D-Legion: A Scalable Many-Core Architecture for Accelerating Matrix Multiplication in Quantized LLMs

The performance gains obtained by large language models (LLMs) are closely linked to their substantial computational and memory requirements. Quantized LLMs offer significant advantages with extremely quantized models, motivating the development of specialized architectures to accelerate their workloads. This paper proposes D-Legion, a novel scalable many-core architecture, designed using many adaptive-precision systolic array cores, to accelerate matrix multiplication in quantized LLMs. The proposed architecture consists of a set of Legions where each Legion has a group of adaptive-precision systolic arrays. D-Legion supports multiple computation modes, including quantized sparse and dense matrix multiplications. The block structured sparsity is exploited within a fully-sparse, or partially-sparse windows. In addition, memory accesses of partial summations (psums) are spatially reduced through parallel accumulators. Furthermore, data reuse is maximized through optimized scheduling techniques by multicasting matrix tiles across the Legions. A comprehensive design space exploration is performed in terms of Legion/core granularity to determine the optimal Legion configuration. Moreover, D-Legion is evaluated on attention workloads from two BitNet models, delivering up to 8.2$\times$ lower latency, up to 3.8$\times$ higher memory savings, and up to 3$\times$ higher psum memory savings compared to state-of-the-art work. D-Legion, with eight Legions and 64 total cores, achieves a peak throughput of 135,68 TOPS at a frequency of 1 GHz. A scaled version of D-Legion, with 32 Legions, is compared to Google TPUv4i, achieving up to 2.5$\times$ lower total latency, up to 2.3$\times$ higher total throughput, and up to 2.7$\times$ higher total memory savings.

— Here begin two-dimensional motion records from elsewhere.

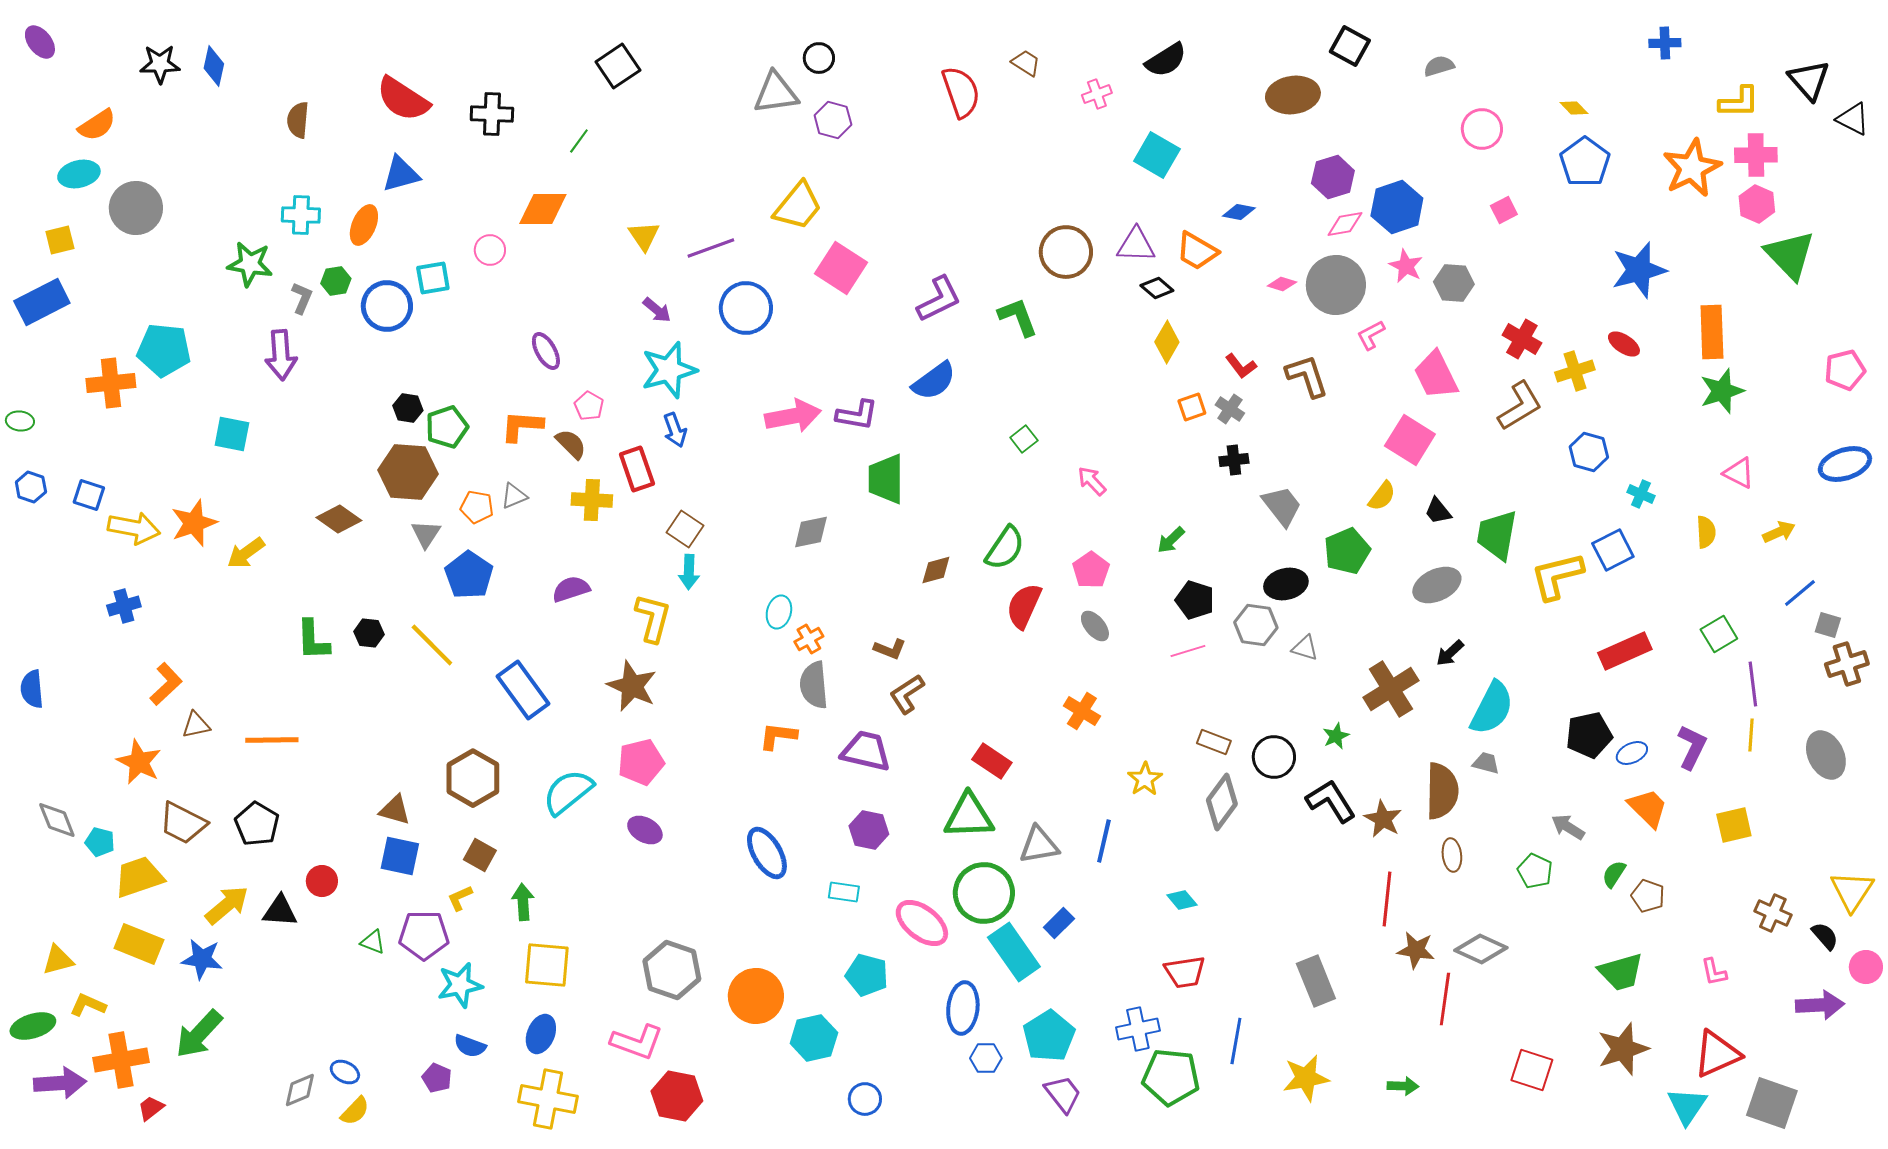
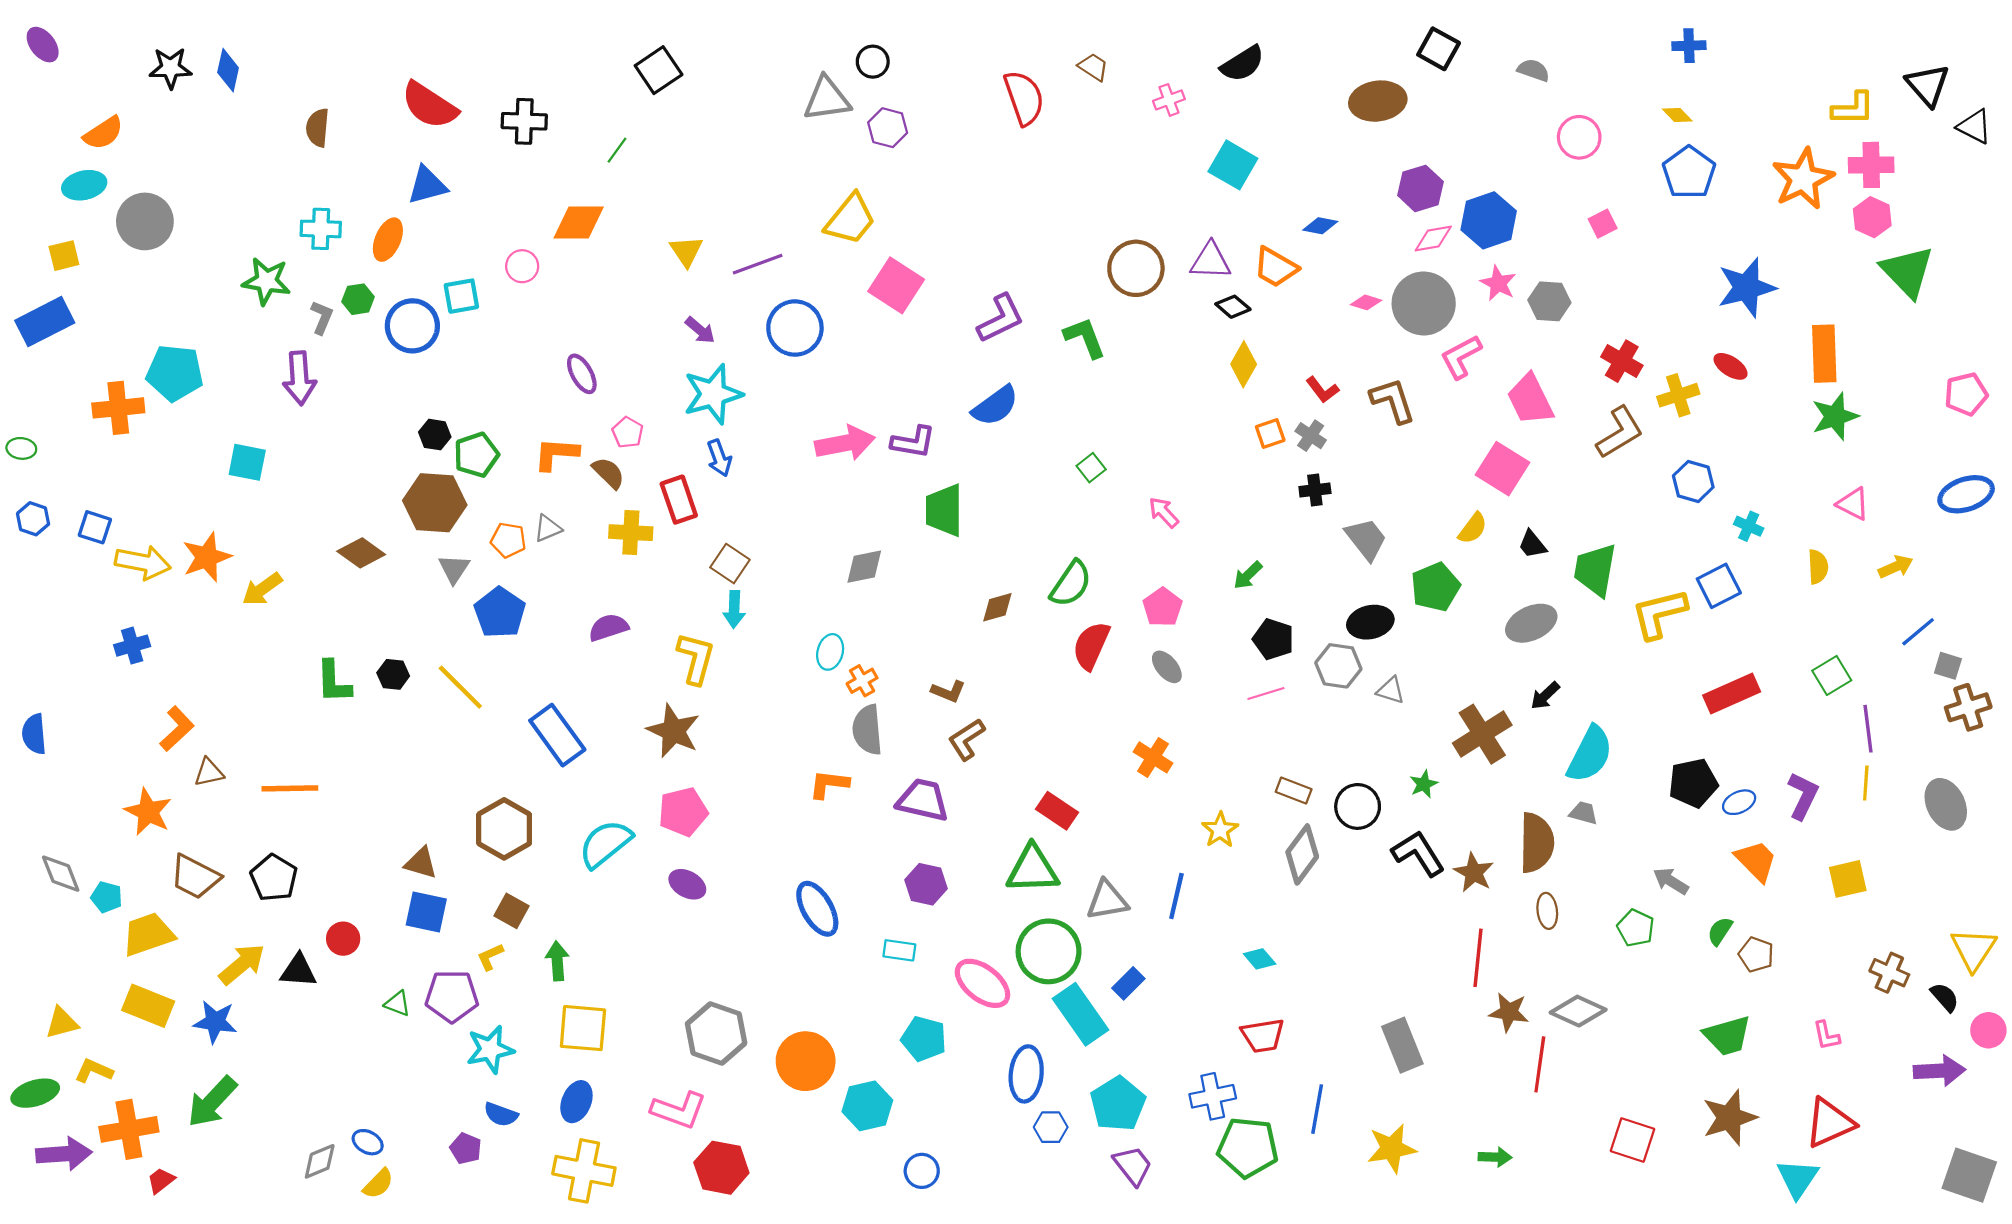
blue cross: (1665, 43) -> (1689, 46), moved
gray semicircle: (1439, 66) -> (1533, 70), turned 36
pink L-shape: (1371, 335) -> (1461, 357), size x1.4
gray square: (1772, 1103) -> (1969, 1175), moved

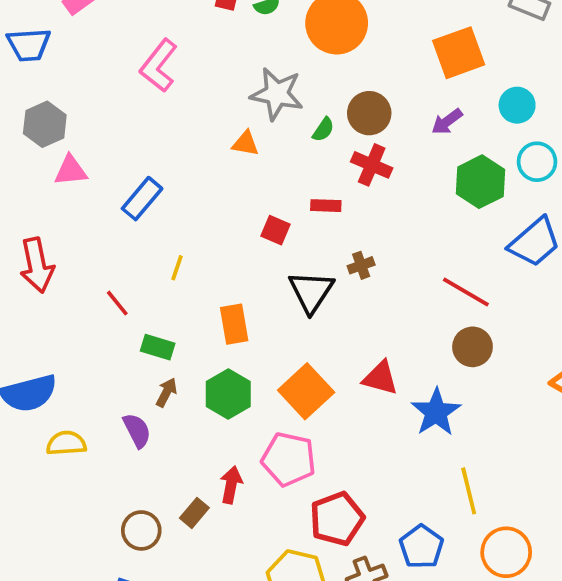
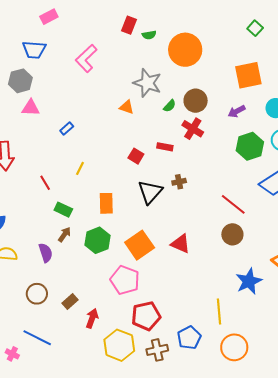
blue trapezoid: (29, 45) -> (34, 50), moved
blue rectangle: (142, 199) -> (67, 129), size x0.6
blue star: (436, 412) -> (249, 281), moved
red arrow: (231, 485) -> (92, 318), moved
brown circle: (141, 530) -> (37, 294), moved

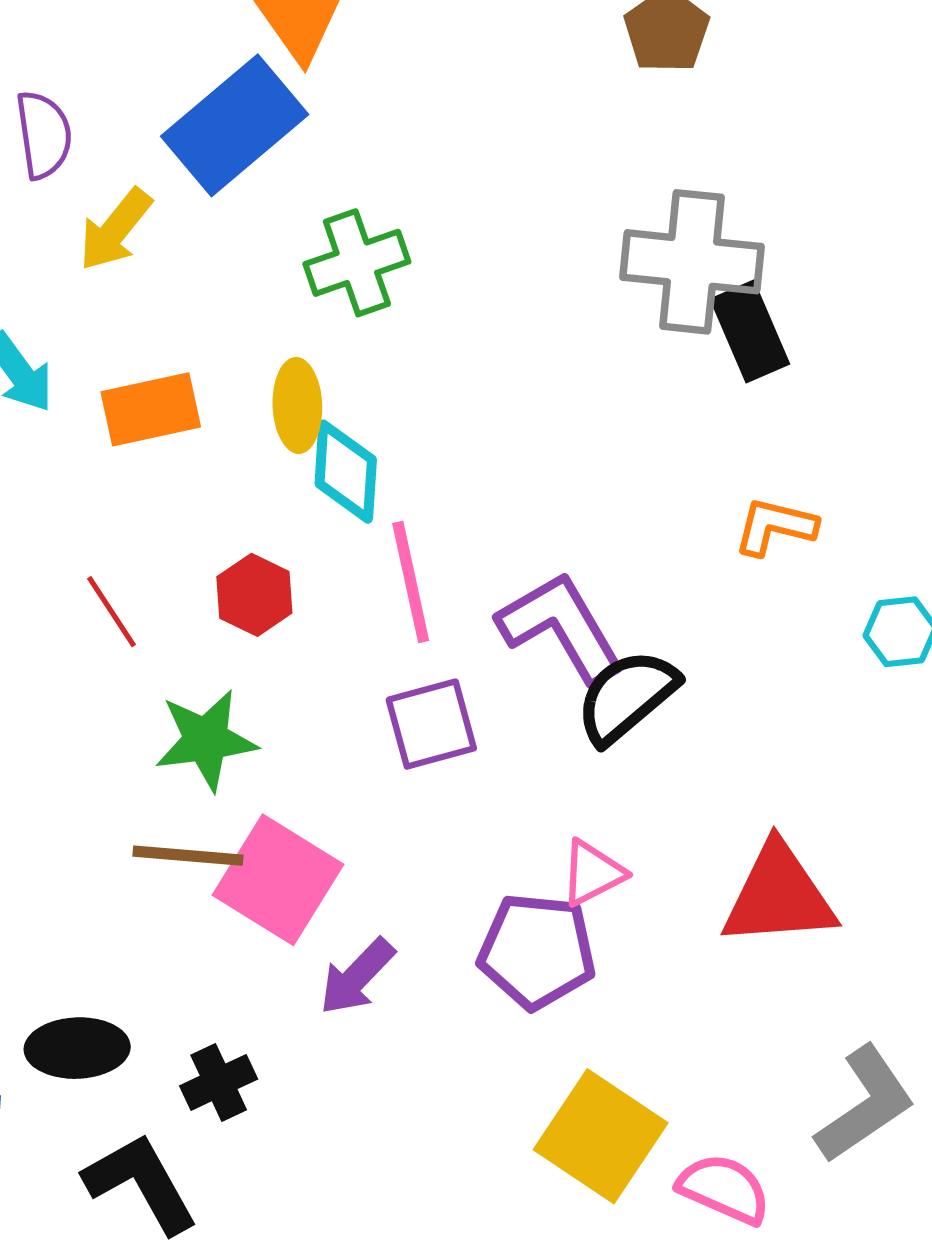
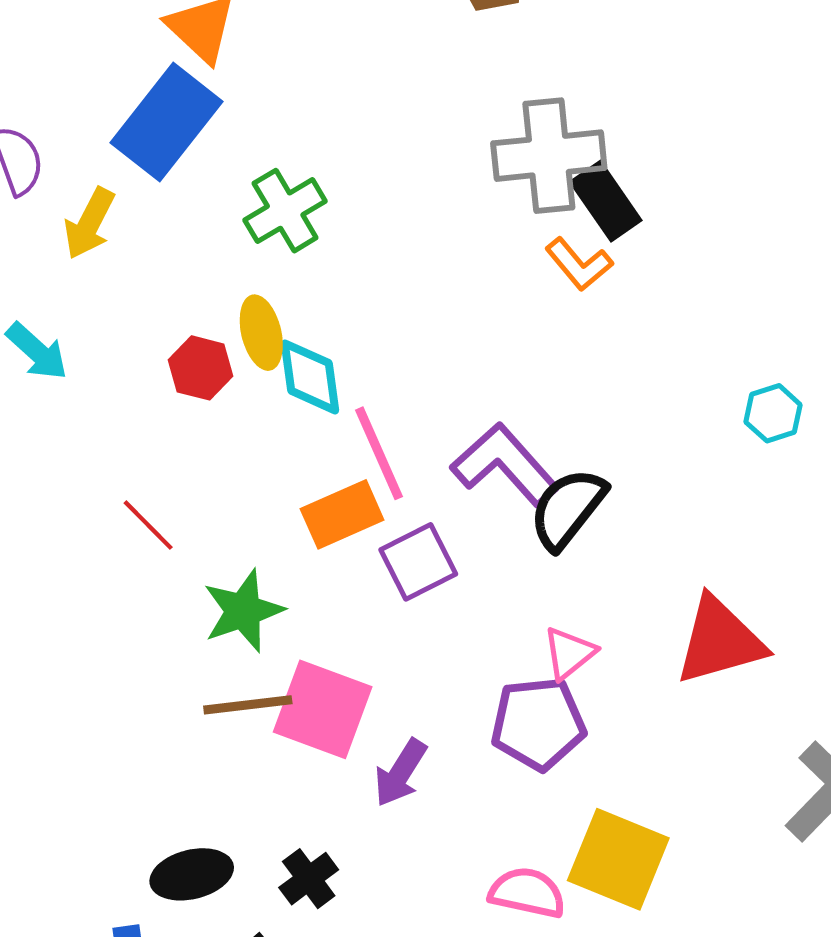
orange rectangle: (151, 409) -> (342, 514), moved
orange L-shape: (775, 527) -> (579, 264), moved, turned -132
red hexagon: (254, 595) -> (201, 368), moved
pink semicircle: (724, 1189) -> (527, 893), moved

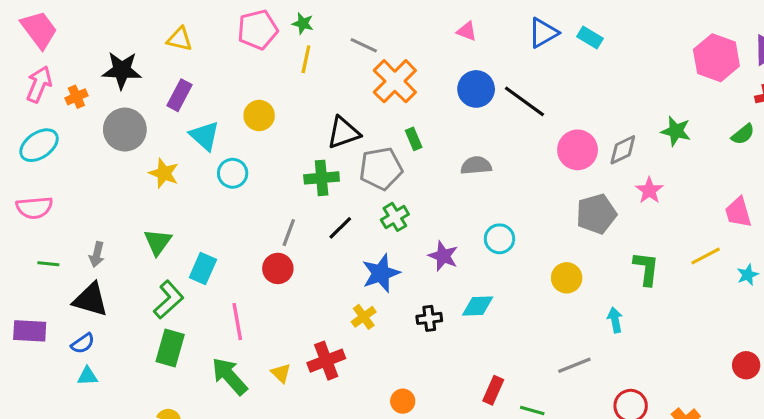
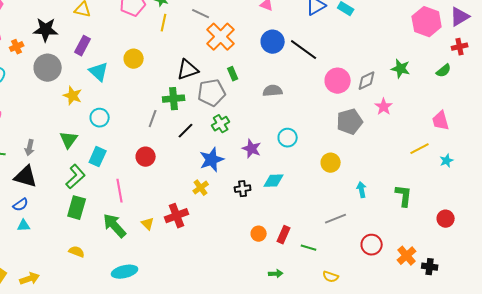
cyan circle: (233, 173) -> (100, 118), moved
gray line: (289, 233) -> (153, 119), moved
green L-shape: (646, 268) -> (404, 196), moved
orange circle: (403, 401) -> (259, 234), moved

翻译：大型语言模型（LLMs）的性能提升与其巨大的计算和内存需求密切相关。量化LLMs通过极端量化模型展现出显著优势，这推动了专门架构的开发以加速其工作负载。本文提出D-Legion，一种新颖的可扩展众核架构，其设计基于多个自适应精度脉动阵列核心，旨在加速量化LLMs中的矩阵乘法运算。所提出的架构由一组Legion组成，每个Legion包含一组自适应精度脉动阵列。D-Legion支持多种计算模式，包括量化稀疏和稠密矩阵乘法。块结构稀疏性在完全稀疏或部分稀疏窗口内得到利用。此外，部分和（psums）的内存访问通过并行累加器在空间上得以减少。进一步地，通过优化的调度技术，矩阵分块在Legion间进行多播传输，从而最大化数据复用。本文针对Legion/核心粒度进行了全面的设计空间探索，以确定最优的Legion配置。此外，D-Legion在两个BitNet模型的注意力工作负载上进行了评估，与最先进的工作相比，实现了高达8.2$\times$的延迟降低、高达3.8$\times$的内存节省以及高达3$\times$的部分和内存节省。D-Legion配置有八个Legion和总计64个核心，在1 GHz频率下实现了135.68 TOPS的峰值吞吐量。一个具有32个Legion的扩展版本D-Legion与Google TPUv4i进行了比较，实现了高达2.5$\times$的总延迟降低、高达2.3$\times$的总吞吐量提升以及高达2.7$\times$的总内存节省。